> _TASKS TO PERFORM_
1: In the text about the stream restoration project, on what date did the site open to the public?
2: Count the lines of the records that contain the string "https". Case counts. Give only the number.

> _QUOTED PASSAGE_

_____

The beauty of this project is that with very little resources the city
developed a natural method to cool down the ecosystem and allow plants to reproduce and organic matter to be stored in the soil. In other words, they developed
a fantastic example of how biocarbon – plants absorbing carbon through
photosynthesis and storing it in their biomass and soils - can cool the stream’s
temperature as well as reduce the carbon dioxide levels in the atmosphere.
The 50-acre site covers about three miles of paths for the public to walk
along while viewing the plants and the wildlife (wild mink, painted turtles,
salamanders, bald eagles, red tail hawks, great blue herons and falcons) that
were absent for so long. It is the first public/private engineering project of
its kind in the U.S. and opened to the public May 24, 2011. The grand opening ceremony
will be held June 20, 2012.
So the next time you dip your feet into a stream hoping to cool off, but instead feel like you are putting your toes in bathwater, take a minute to observe your surroundings. Do you see or hear wildlife? Do the plants, air, soil and native species appear healthy? If not, advocate for your local officials to introduce good biocarbon practices that will help restore habitats and ecosystems.
The Northwest Biocarbon Initiative is working to spark such collaboration and create cleaner environments for future generations.

_____

> _DATASET RECORDS_

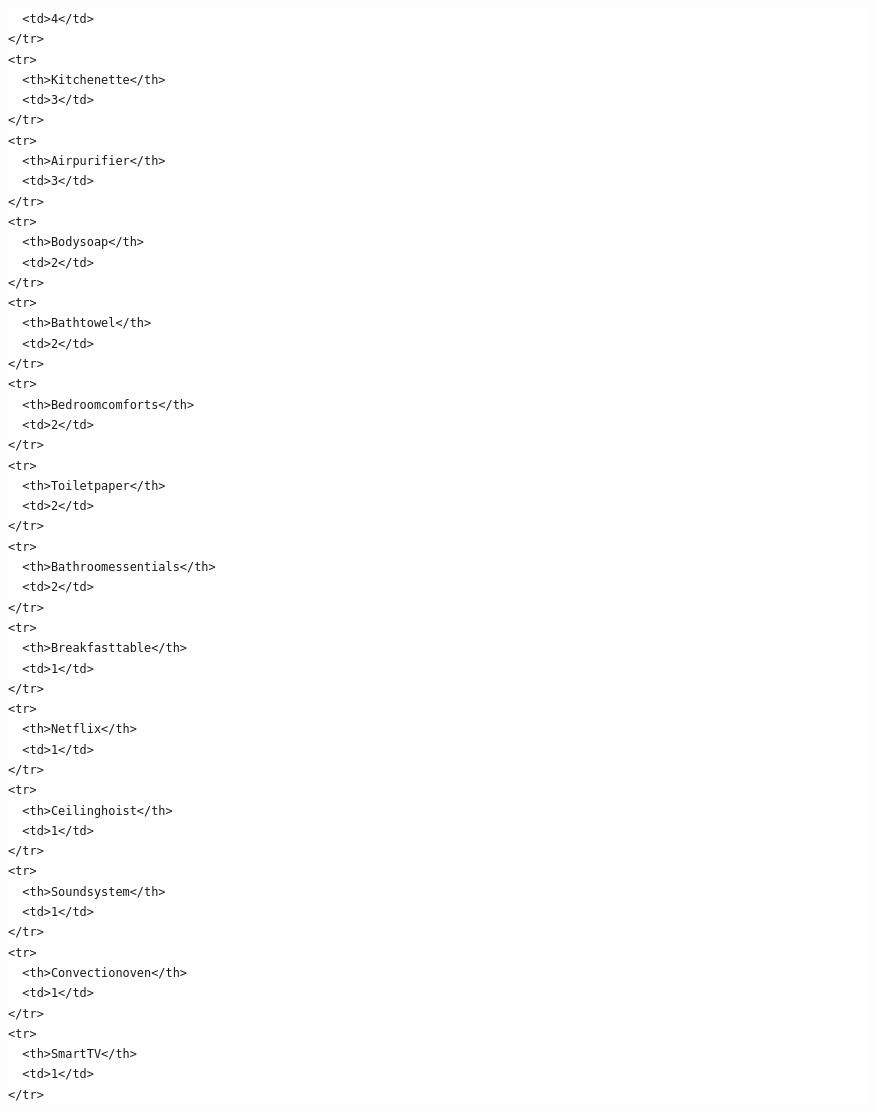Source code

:      <td>4</td>
    </tr>
    <tr>
      <th>Kitchenette</th>
      <td>3</td>
    </tr>
    <tr>
      <th>Airpurifier</th>
      <td>3</td>
    </tr>
    <tr>
      <th>Bodysoap</th>
      <td>2</td>
    </tr>
    <tr>
      <th>Bathtowel</th>
      <td>2</td>
    </tr>
    <tr>
      <th>Bedroomcomforts</th>
      <td>2</td>
    </tr>
    <tr>
      <th>Toiletpaper</th>
      <td>2</td>
    </tr>
    <tr>
      <th>Bathroomessentials</th>
      <td>2</td>
    </tr>
    <tr>
      <th>Breakfasttable</th>
      <td>1</td>
    </tr>
    <tr>
      <th>Netflix</th>
      <td>1</td>
    </tr>
    <tr>
      <th>Ceilinghoist</th>
      <td>1</td>
    </tr>
    <tr>
      <th>Soundsystem</th>
      <td>1</td>
    </tr>
    <tr>
      <th>Convectionoven</th>
      <td>1</td>
    </tr>
    <tr>
      <th>SmartTV</th>
      <td>1</td>
    </tr>
  </tbody>
</table>
</div>
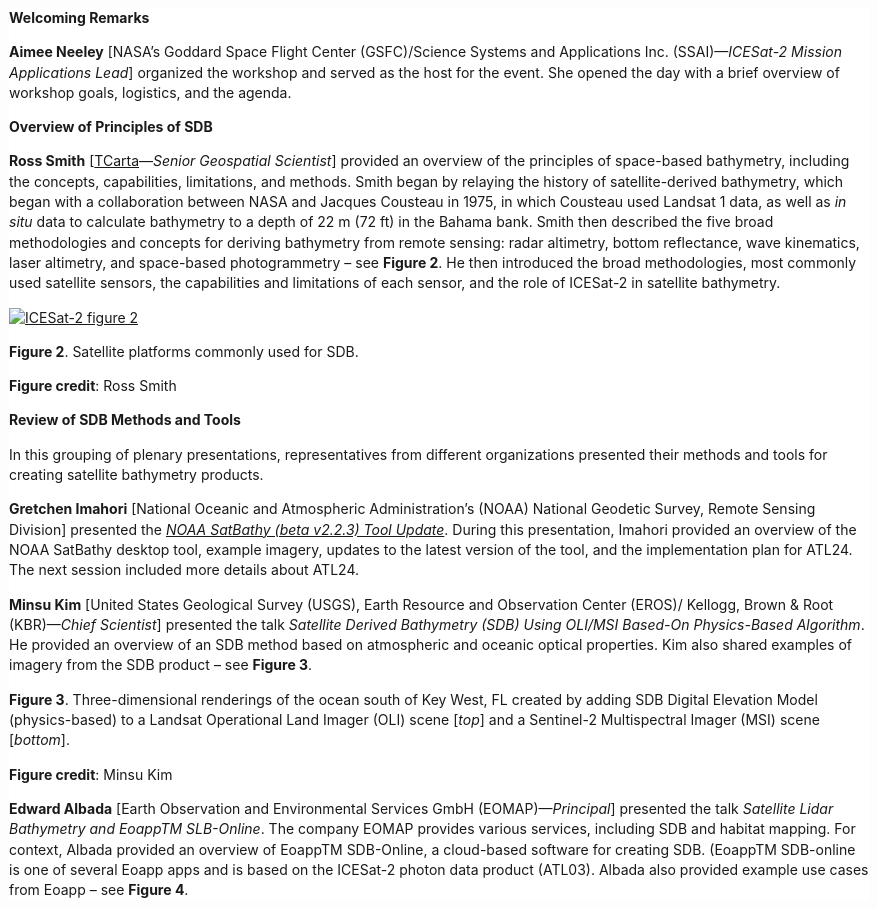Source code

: **Welcoming Remarks**

**Aimee Neeley** [NASA’s Goddard Space Flight Center (GSFC)/Science Systems and Applications Inc. (SSAI)—*ICESat-2 Mission Applications Lead*] organized the workshop and served as the host for the event. She opened the day with a brief overview of workshop goals, logistics, and the agenda.

**Overview of Principles of SDB**

**Ross Smith** [[TCarta](https://tcarta.com/)—*Senior Geospatial Scientist*] provided an overview of the principles of space-based bathymetry, including the concepts, capabilities, limitations, and methods. Smith began by relaying the history of satellite-derived bathymetry, which began with a collaboration between NASA and Jacques Cousteau in 1975, in which Cousteau used Landsat 1 data, as well as *in situ* data to calculate bathymetry to a depth of 22 m (72 ft) in the Bahama bank. Smith then described the five broad methodologies and concepts for deriving bathymetry from remote sensing: radar altimetry, bottom reflectance, wave kinematics, laser altimetry, and space-based photogrammetry – see **Figure 2**. He then introduced the broad methodologies, most commonly used satellite sensors, the capabilities and limitations of each sensor, and the role of ICESat-2 in satellite bathymetry.

[![ICESat-2 figure 2](https://assets.science.nasa.gov/dynamicimage/assets/science/esd/earth-observer/2025/2025-spring/icesat-2/ICESat2-figure_2.png?w=1440&h=608&fit=clip&crop=faces%2Cfocalpoint)](https://assets.science.nasa.gov/dynamicimage/assets/science/esd/earth-observer/2025/2025-spring/icesat-2/ICESat2-figure_2.png?w=1440&h=608&fit=clip&crop=faces%2Cfocalpoint)

**Figure 2**. Satellite platforms commonly used for SDB.

**Figure credit**: Ross Smith

**Review of SDB Methods and Tools**

In this grouping of plenary presentations, representatives from different organizations presented their methods and tools for creating satellite bathymetry products.

**Gretchen Imahori** [National Oceanic and Atmospheric Administration’s (NOAA) National Geodetic Survey, Remote Sensing Division] presented the [*NOAA SatBathy (beta v2.2.3) Tool Update*](https://geodesy.noaa.gov/web/science_edu/webinar_series/noaa-satbathy-tool.shtml). During this presentation, Imahori provided an overview of the NOAA SatBathy desktop tool, example imagery, updates to the latest version of the tool, and the implementation plan for ATL24. The next session included more details about ATL24.

**Minsu Kim** [United States Geological Survey (USGS), Earth Resource and Observation Center (EROS)/ Kellogg, Brown & Root (KBR)—*Chief Scientist*] presented the talk *Satellite Derived Bathymetry (SDB) Using OLI/MSI Based-On Physics-Based Algorithm*. He provided an overview of an SDB method based on atmospheric and oceanic optical properties. Kim also shared examples of imagery from the SDB product – see **Figure 3**.

[](https://assets.science.nasa.gov/content/dam/science/esd/earth-observer/2025/2025-spring/icesat-2/ICESat2-figure_3a.mp4)

[](https://assets.science.nasa.gov/content/dam/science/esd/earth-observer/2025/2025-spring/icesat-2/ICESat2-figure_3b.mp4)

**Figure 3**. Three-dimensional renderings of the ocean south of Key West, FL created by adding SDB Digital Elevation Model (physics-based) to a Landsat Operational Land Imager (OLI) scene [*top*] and a Sentinel-2 Multispectral Imager (MSI) scene [*bottom*].

**Figure credit**: Minsu Kim

**Edward Albada** [Earth Observation and Environmental Services GmbH (EOMAP)—*Principal*] presented the talk *Satellite Lidar Bathymetry and EoappTM SLB-Online*. The company EOMAP provides various services, including SDB and habitat mapping. For context, Albada provided an overview of EoappTM SDB-Online, a cloud-based software for creating SDB. (EoappTM SDB-online is one of several Eoapp apps and is based on the ICESat-2 photon data product (ATL03). Albada also provided example use cases from Eoapp – see **Figure 4**.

_____

> _ANSWERS BY TASK_
1: May 24, 2011

2: 5